Вот тут я разозлилась! Кто он такой, чтобы учить меня, с кем дружить? Тоже мне, папа нашелся!

— У меня отличная подруга! Не надо про нее гадости говорить. Если б не она, сидеть мне сейчас в пыльном райкоме и постановления печатать. Знаете, как шея болит после восьми часов работы? Не знаете!

Драматург обрадовался:

— Я делаю потрясающие массажи! Ложись скорее на лежак — нужно снять напряжение с воротниковой зоны.

Вот зачем я ему сказала, что шея болит? Теперь он опять начнет приставать своими руками.

Но поскольку мама учила меня слушаться старших, я легла ничком на топчан и свернула голову в бок, как сломанная кукла.

— Если хочешь настоящий массаж, то я должен сесть на тебя. Не бойся, я легкий, не раздавлю.

Как будто в этом дело! Я вообще не хочу, чтобы этот старик усаживался на меня.

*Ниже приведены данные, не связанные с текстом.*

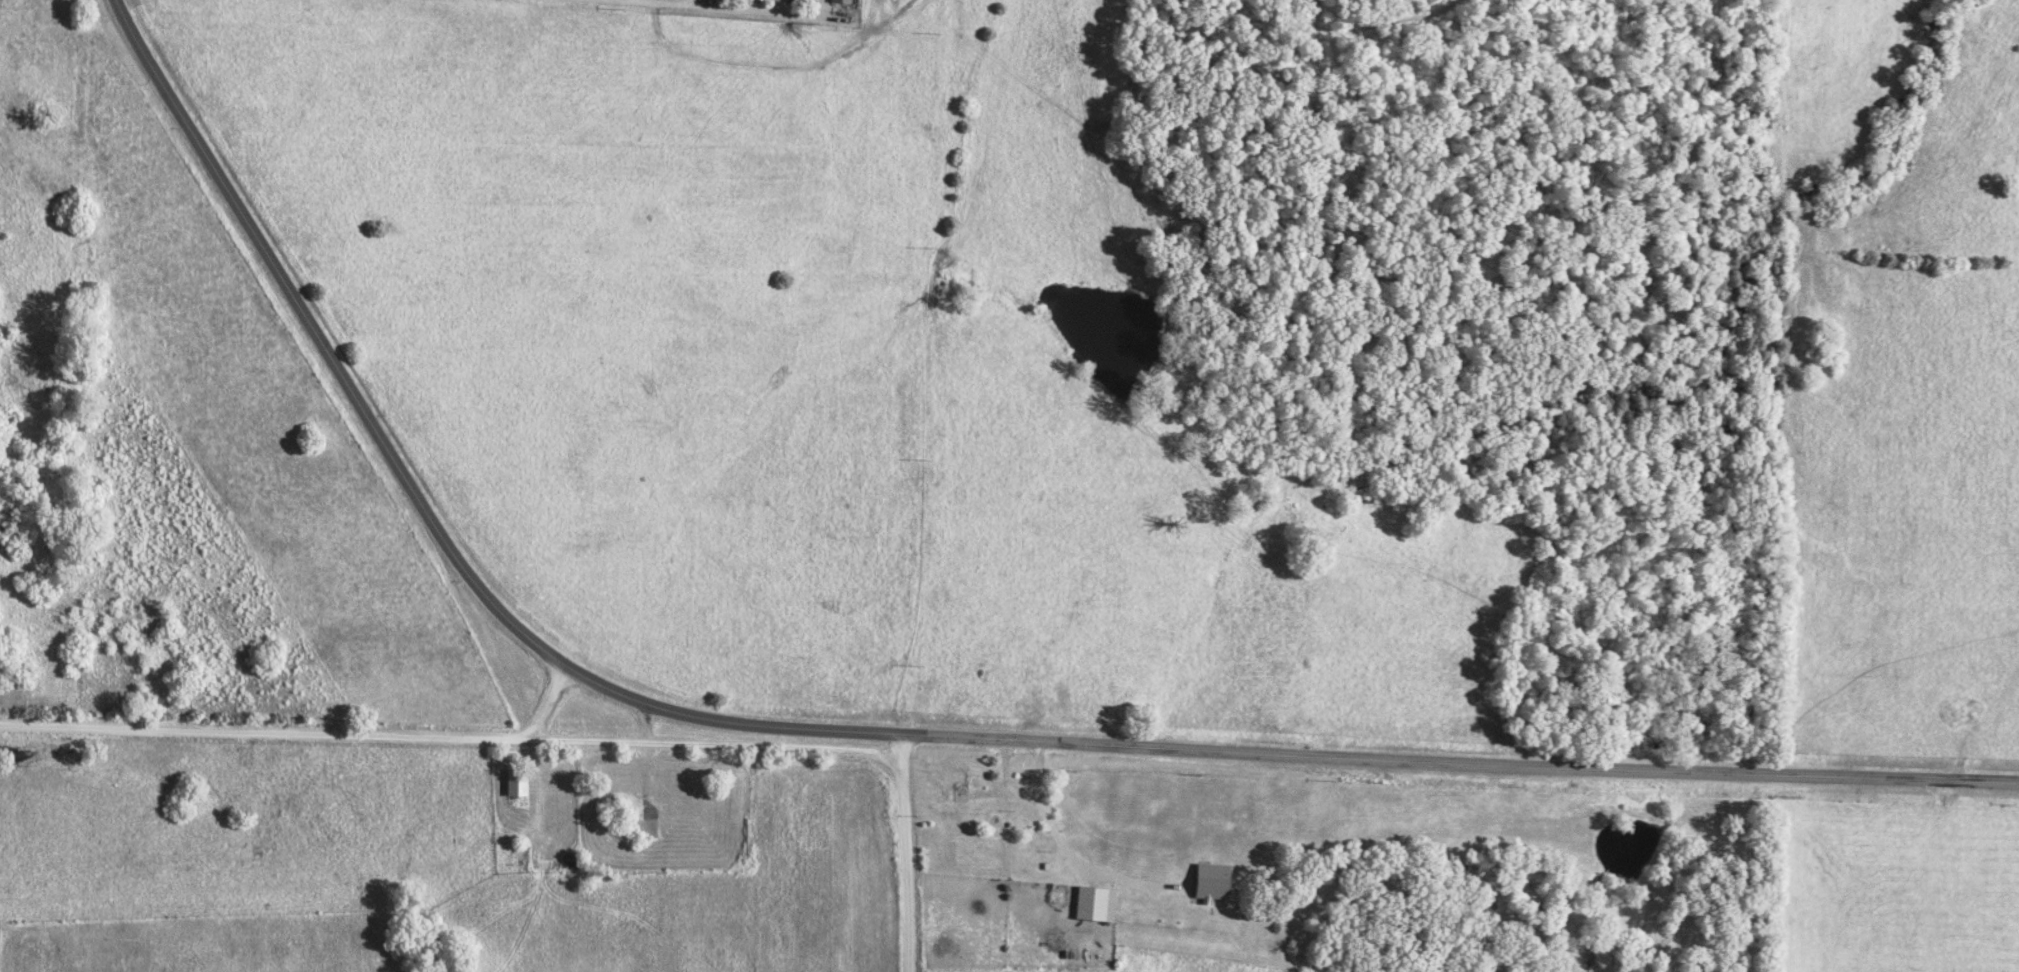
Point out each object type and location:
building: (840, 1)
road: (649, 3)
road: (646, 722)
road: (1977, 725)
road: (305, 734)
road: (882, 737)
road: (715, 743)
building: (515, 781)
building: (950, 782)
road: (1019, 794)
building: (645, 828)
road: (904, 855)
road: (1087, 865)
building: (1095, 903)

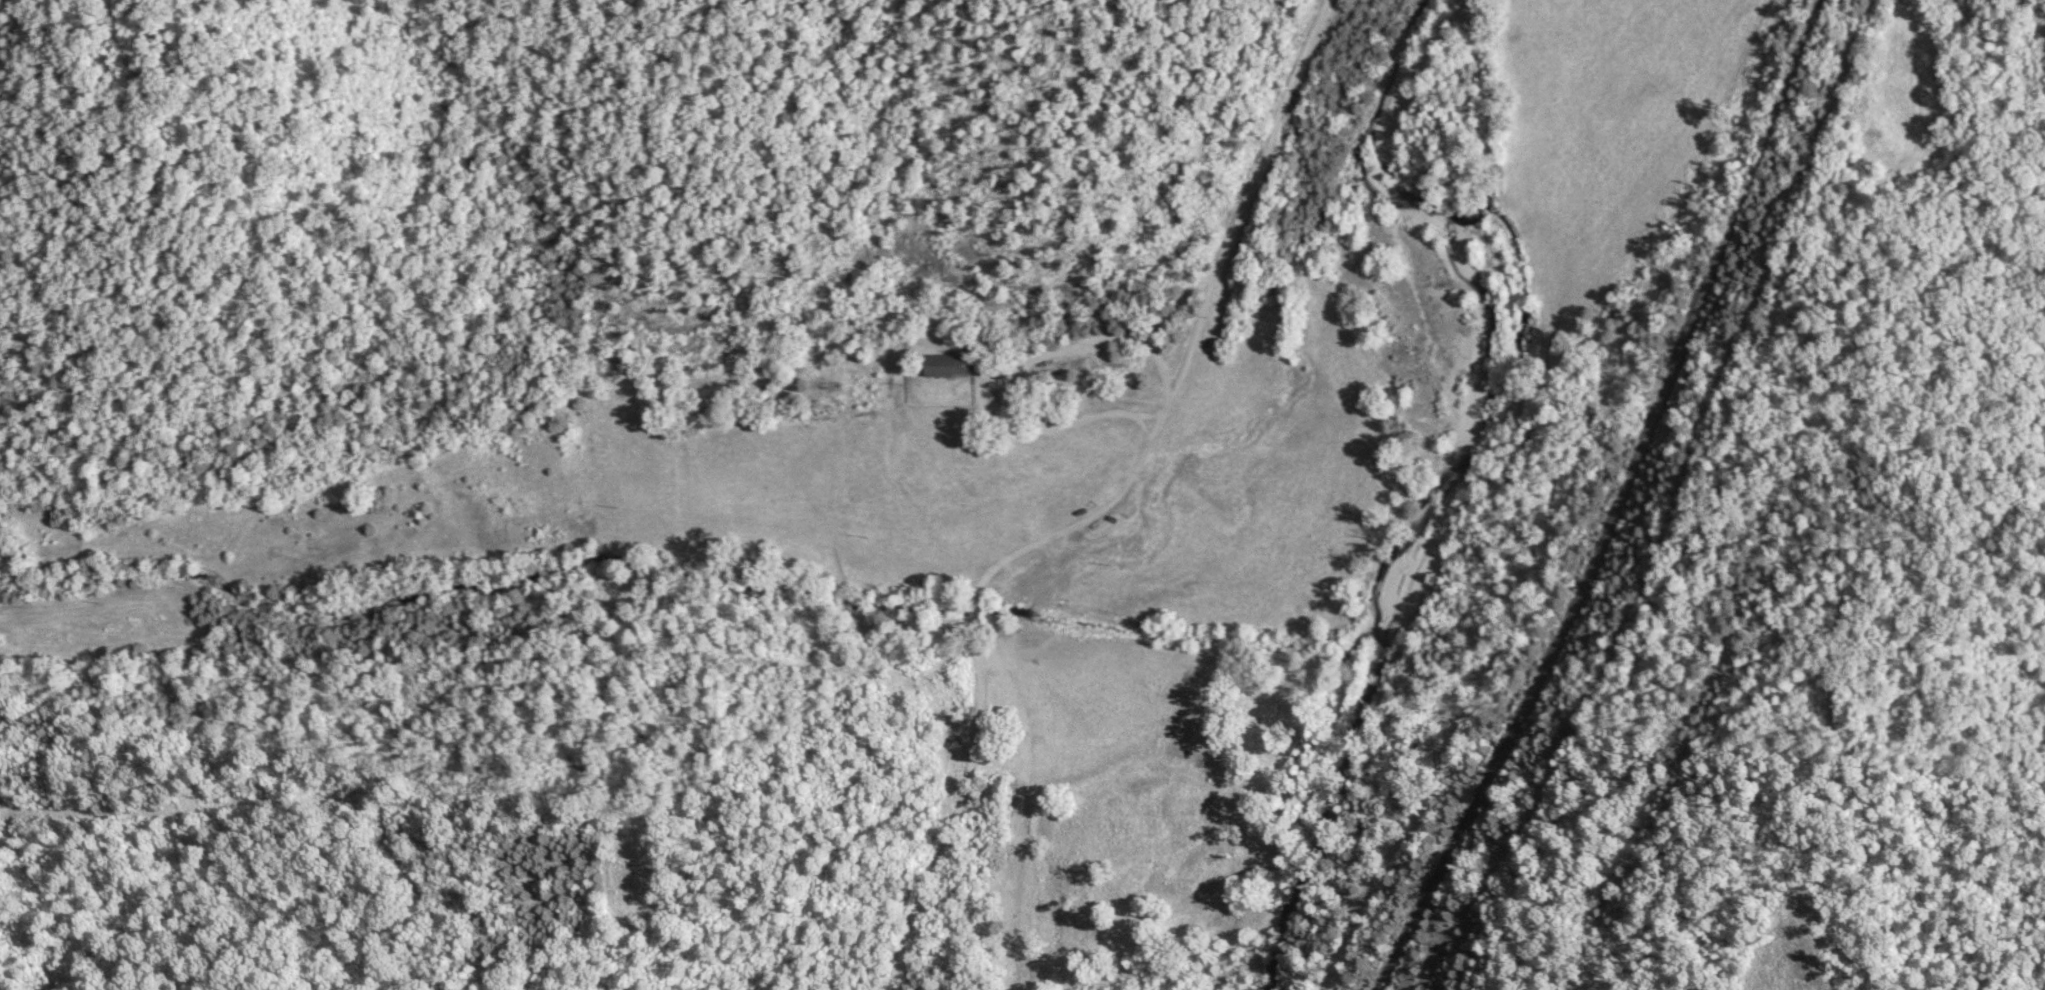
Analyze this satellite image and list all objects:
building: (949, 366)
road: (992, 378)
railway: (1619, 503)
road: (1101, 512)

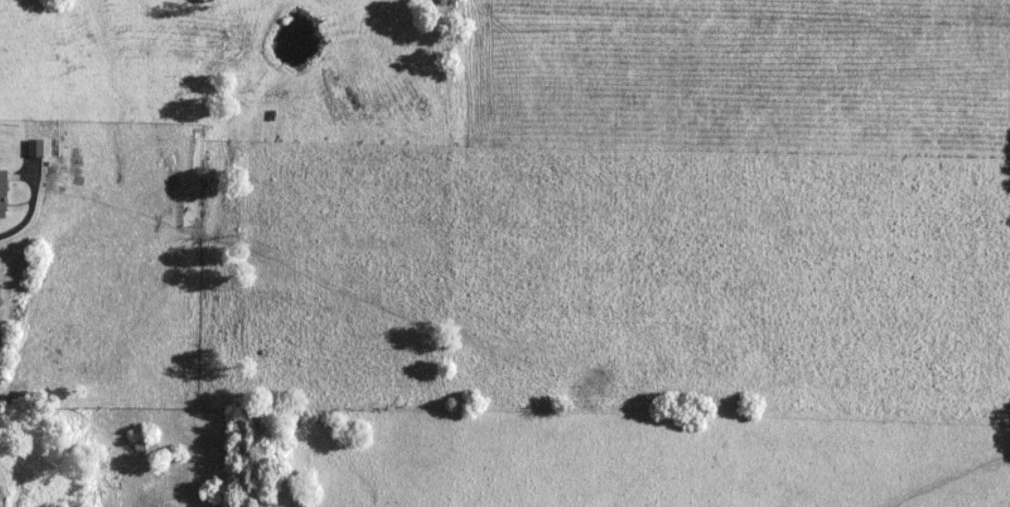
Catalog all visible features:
building: (193, 187)
building: (3, 195)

Жила без массажей девятнадцать лет, и ничего себе, шея поворачивается.

Но драматург уже с серьезным видом разминал руки, бубня под нос: «Жаль, крема нет». Он вцепился костлявыми пальцами в мои плечи и стал их выламывать.

Было больно с непривычки, хотелось скинуть навязчивого всадника и ускакать от его приставаний да разговорах о трусиках. Но он так вгрызся в мои плечи, что я только вскрикивала и просила «полегче».

А у него, видимо, обострилось тактильное восприятие, и от воротниковой зоны он стал опускаться туда, где точно не болит.

А я это заметила и стала выворачиваться, как уж на сковородке.

— Расслабься! Я своей жене каждое утро массажи делаю, а она сознание теряет от удовольствия.

Почему мужчины думают, что подробности их личной жизни интересны другим женщинам? Или драматург всерьез полагает, что после этих «милых» семейных историй я брошусь на него в экстазе с криками: «Да! Да! Я тоже так хочу! Делай мне больно! Называй своей сучкой!»

В этот момент позади меня раздался глухой удар, и туловище драматурга свалилось на мою голову.

«Ничего себе легкий», — подумала я, раздавленная драматургом. И только потом испугалась. Затаилась. Пусть бандиты думают, что мы оба мертвые. Постоят да уйдут восвояси.

— Эй, ты живая? — спросил молодой голос и стащил с меня обмякшее тело писателя.